Las máquinas térmicas han sido silenciadas por máquinas térmicas. Sobre la superficie reina el silencio o, más bien la sordina de los ruidos del fondo abisal del tráfico impune. Triunfo, por aclamación, de la razón ingenieril sobre sí misma: ha resuelto, por ahora, parte de los problemas que ella se había provocado. ¿No le llaman a eso sostenibilidad? Pero fracaso total de la razón urbanística y la razón ecológica pues, coincidiendo con la crisis económica y el desvío de fondos hacia otras actividades más rentables para el narcisismo de la autoridad edilicia, el espacio urbano y paisajístico que nos han entregado a los habitantes de Madrid es desolador.
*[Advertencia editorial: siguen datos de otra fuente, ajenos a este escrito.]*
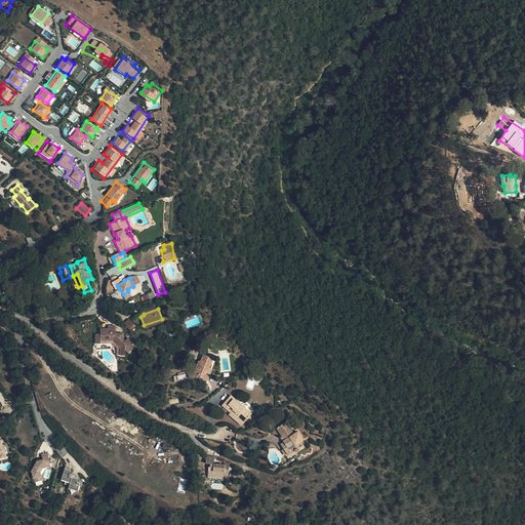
[(162,319),(144,325),(146,330),(164,323),(162,319)]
Kilómetros de polvorientos descampados, precariamente maquillados por manchas arboladas y puentes de dudoso gusto sin evidencias de que participen de un proyecto visual, urbanístico y estético con sentido. En medio, un río convertido aún más que antes, si cabe, en un canal de regadío escuálido y avergonzado.
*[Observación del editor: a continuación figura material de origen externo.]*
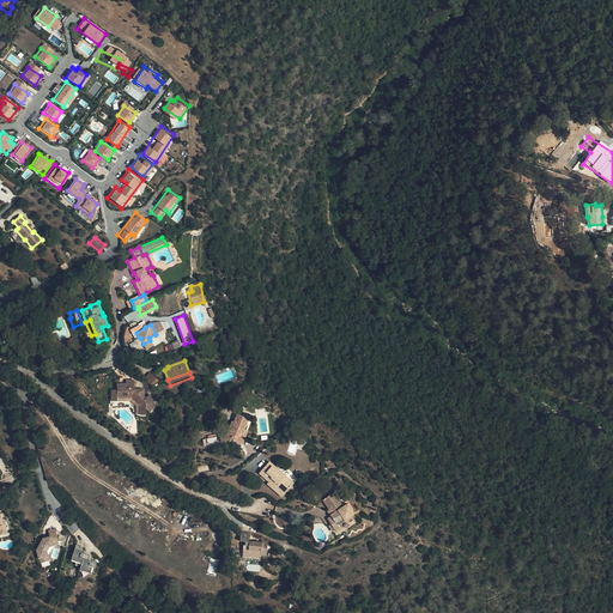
[(152,375),(146,381),(155,389),(162,383),(152,375)]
El entierro de la M-30 ha sido realizado de espaldas a la participación y la innovación colectiva. Los ciudadanos han quedado literalmente en sus márgenes, físicos y sociales, observando la destrucción de sus espacios de tránsito y esparcimiento habituales, respirando durante años polvo y más polvo de las interminables “obras” ofrecidas en nombre del progreso y anestesiados por promesas cuya impudicia nace de la desmovilización y la amnesia colectiva.
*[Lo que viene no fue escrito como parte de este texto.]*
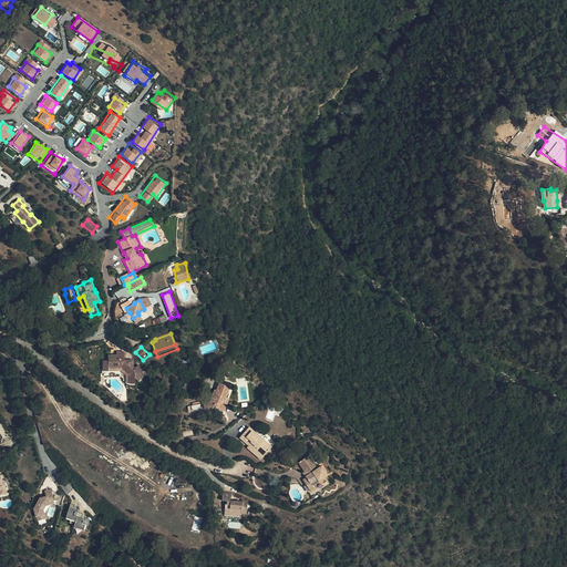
[(125,351),(117,351),(117,354),(109,354),(109,360),(104,359),(104,369),(109,370),(109,367),(122,367),(130,374),(129,383),(135,383),(135,379),(138,382),(143,377),(140,374),(143,371),(138,366),(135,369),(132,367),(132,360),(125,360),(125,351)]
Y, lo que pudo ser la gran intervención de mejoramiento de la calidad de vida de Madrid a comienzos del siglo veintiuno, ha sido sólo la inhumación, arrogante pero provisional, de uno de los cadáveres del productivismo y del gigantismo. Metáfora elocuente de lo único que éstos, a estas alturas de su delirio, pueden hacer sobre sí mismos: esconder los muertos de sus propios desastres. Pero los signos de la gran fosa común aparecen por todos lados: respiraderos, chimeneas, salidas de coches… imposibles de ocultar ni por la “alfombra verde” prometida ni por la alfombra ideológica construida a fuerza de propaganda e “información al ciudadano”. Sobre ese cementerio, y otros más, se construye la gloria del desarrollo. Sobre ellos habrá que construir la utopía decrecentista.